• [GIVEN ENTRIES]:
==========

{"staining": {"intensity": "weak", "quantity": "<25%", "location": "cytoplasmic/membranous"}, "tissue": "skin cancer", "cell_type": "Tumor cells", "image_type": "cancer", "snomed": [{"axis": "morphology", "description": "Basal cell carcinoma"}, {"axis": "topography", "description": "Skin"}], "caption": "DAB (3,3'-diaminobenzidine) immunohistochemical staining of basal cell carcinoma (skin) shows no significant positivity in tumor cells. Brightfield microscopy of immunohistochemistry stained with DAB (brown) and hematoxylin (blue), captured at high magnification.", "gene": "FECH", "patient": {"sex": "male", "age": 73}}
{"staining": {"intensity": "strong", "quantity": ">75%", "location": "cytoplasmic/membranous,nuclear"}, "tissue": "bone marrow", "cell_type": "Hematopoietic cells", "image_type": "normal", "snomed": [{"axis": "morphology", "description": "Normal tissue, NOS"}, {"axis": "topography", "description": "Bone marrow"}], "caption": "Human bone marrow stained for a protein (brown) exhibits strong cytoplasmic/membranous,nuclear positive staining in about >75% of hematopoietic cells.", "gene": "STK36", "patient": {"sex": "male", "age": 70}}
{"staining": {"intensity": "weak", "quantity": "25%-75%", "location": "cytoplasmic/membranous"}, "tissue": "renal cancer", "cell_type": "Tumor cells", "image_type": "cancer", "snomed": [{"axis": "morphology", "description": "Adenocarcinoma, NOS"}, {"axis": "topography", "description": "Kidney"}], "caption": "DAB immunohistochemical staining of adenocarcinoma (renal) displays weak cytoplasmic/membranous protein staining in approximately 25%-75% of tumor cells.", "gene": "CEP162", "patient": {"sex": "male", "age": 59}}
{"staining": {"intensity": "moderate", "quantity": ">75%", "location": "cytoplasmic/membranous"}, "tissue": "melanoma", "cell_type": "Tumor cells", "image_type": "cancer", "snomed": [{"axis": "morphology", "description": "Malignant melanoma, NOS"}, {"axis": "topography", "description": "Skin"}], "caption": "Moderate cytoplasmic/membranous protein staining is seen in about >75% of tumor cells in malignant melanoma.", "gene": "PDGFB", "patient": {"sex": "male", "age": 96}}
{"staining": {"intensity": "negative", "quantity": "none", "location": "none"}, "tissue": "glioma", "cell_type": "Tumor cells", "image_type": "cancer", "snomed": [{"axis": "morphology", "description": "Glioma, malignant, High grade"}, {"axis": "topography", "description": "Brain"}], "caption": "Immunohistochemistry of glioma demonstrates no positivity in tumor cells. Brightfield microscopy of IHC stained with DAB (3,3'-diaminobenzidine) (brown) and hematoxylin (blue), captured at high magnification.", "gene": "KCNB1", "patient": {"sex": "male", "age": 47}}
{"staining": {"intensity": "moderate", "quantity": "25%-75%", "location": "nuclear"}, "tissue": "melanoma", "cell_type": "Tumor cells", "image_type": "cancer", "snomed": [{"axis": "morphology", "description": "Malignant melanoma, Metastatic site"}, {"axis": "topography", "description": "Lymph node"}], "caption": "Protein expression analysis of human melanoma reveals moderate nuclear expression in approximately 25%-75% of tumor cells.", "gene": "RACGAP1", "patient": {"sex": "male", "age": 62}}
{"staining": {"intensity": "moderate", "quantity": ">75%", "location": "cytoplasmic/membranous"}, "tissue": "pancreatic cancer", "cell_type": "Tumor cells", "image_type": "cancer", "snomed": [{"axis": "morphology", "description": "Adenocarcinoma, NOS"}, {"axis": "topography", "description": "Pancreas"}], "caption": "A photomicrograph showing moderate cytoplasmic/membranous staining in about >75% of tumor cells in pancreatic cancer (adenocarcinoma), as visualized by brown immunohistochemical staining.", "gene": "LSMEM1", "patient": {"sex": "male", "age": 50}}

==========

• [WHAT IS EXPECTED]: An exact copy of every record is what the answer must contain.

• [SOLUTION BELOW]:
{"staining": {"intensity": "weak", "quantity": "<25%", "location": "cytoplasmic/membranous"}, "tissue": "skin cancer", "cell_type": "Tumor cells", "image_type": "cancer", "snomed": [{"axis": "morphology", "description": "Basal cell carcinoma"}, {"axis": "topography", "description": "Skin"}], "caption": "DAB (3,3'-diaminobenzidine) immunohistochemical staining of basal cell carcinoma (skin) shows no significant positivity in tumor cells. Brightfield microscopy of immunohistochemistry stained with DAB (brown) and hematoxylin (blue), captured at high magnification.", "gene": "FECH", "patient": {"sex": "male", "age": 73}}
{"staining": {"intensity": "strong", "quantity": ">75%", "location": "cytoplasmic/membranous,nuclear"}, "tissue": "bone marrow", "cell_type": "Hematopoietic cells", "image_type": "normal", "snomed": [{"axis": "morphology", "description": "Normal tissue, NOS"}, {"axis": "topography", "description": "Bone marrow"}], "caption": "Human bone marrow stained for a protein (brown) exhibits strong cytoplasmic/membranous,nuclear positive staining in about >75% of hematopoietic cells.", "gene": "STK36", "patient": {"sex": "male", "age": 70}}
{"staining": {"intensity": "weak", "quantity": "25%-75%", "location": "cytoplasmic/membranous"}, "tissue": "renal cancer", "cell_type": "Tumor cells", "image_type": "cancer", "snomed": [{"axis": "morphology", "description": "Adenocarcinoma, NOS"}, {"axis": "topography", "description": "Kidney"}], "caption": "DAB immunohistochemical staining of adenocarcinoma (renal) displays weak cytoplasmic/membranous protein staining in approximately 25%-75% of tumor cells.", "gene": "CEP162", "patient": {"sex": "male", "age": 59}}
{"staining": {"intensity": "moderate", "quantity": ">75%", "location": "cytoplasmic/membranous"}, "tissue": "melanoma", "cell_type": "Tumor cells", "image_type": "cancer", "snomed": [{"axis": "morphology", "description": "Malignant melanoma, NOS"}, {"axis": "topography", "description": "Skin"}], "caption": "Moderate cytoplasmic/membranous protein staining is seen in about >75% of tumor cells in malignant melanoma.", "gene": "PDGFB", "patient": {"sex": "male", "age": 96}}
{"staining": {"intensity": "negative", "quantity": "none", "location": "none"}, "tissue": "glioma", "cell_type": "Tumor cells", "image_type": "cancer", "snomed": [{"axis": "morphology", "description": "Glioma, malignant, High grade"}, {"axis": "topography", "description": "Brain"}], "caption": "Immunohistochemistry of glioma demonstrates no positivity in tumor cells. Brightfield microscopy of IHC stained with DAB (3,3'-diaminobenzidine) (brown) and hematoxylin (blue), captured at high magnification.", "gene": "KCNB1", "patient": {"sex": "male", "age": 47}}
{"staining": {"intensity": "moderate", "quantity": "25%-75%", "location": "nuclear"}, "tissue": "melanoma", "cell_type": "Tumor cells", "image_type": "cancer", "snomed": [{"axis": "morphology", "description": "Malignant melanoma, Metastatic site"}, {"axis": "topography", "description": "Lymph node"}], "caption": "Protein expression analysis of human melanoma reveals moderate nuclear expression in approximately 25%-75% of tumor cells.", "gene": "RACGAP1", "patient": {"sex": "male", "age": 62}}
{"staining": {"intensity": "moderate", "quantity": ">75%", "location": "cytoplasmic/membranous"}, "tissue": "pancreatic cancer", "cell_type": "Tumor cells", "image_type": "cancer", "snomed": [{"axis": "morphology", "description": "Adenocarcinoma, NOS"}, {"axis": "topography", "description": "Pancreas"}], "caption": "A photomicrograph showing moderate cytoplasmic/membranous staining in about >75% of tumor cells in pancreatic cancer (adenocarcinoma), as visualized by brown immunohistochemical staining.", "gene": "LSMEM1", "patient": {"sex": "male", "age": 50}}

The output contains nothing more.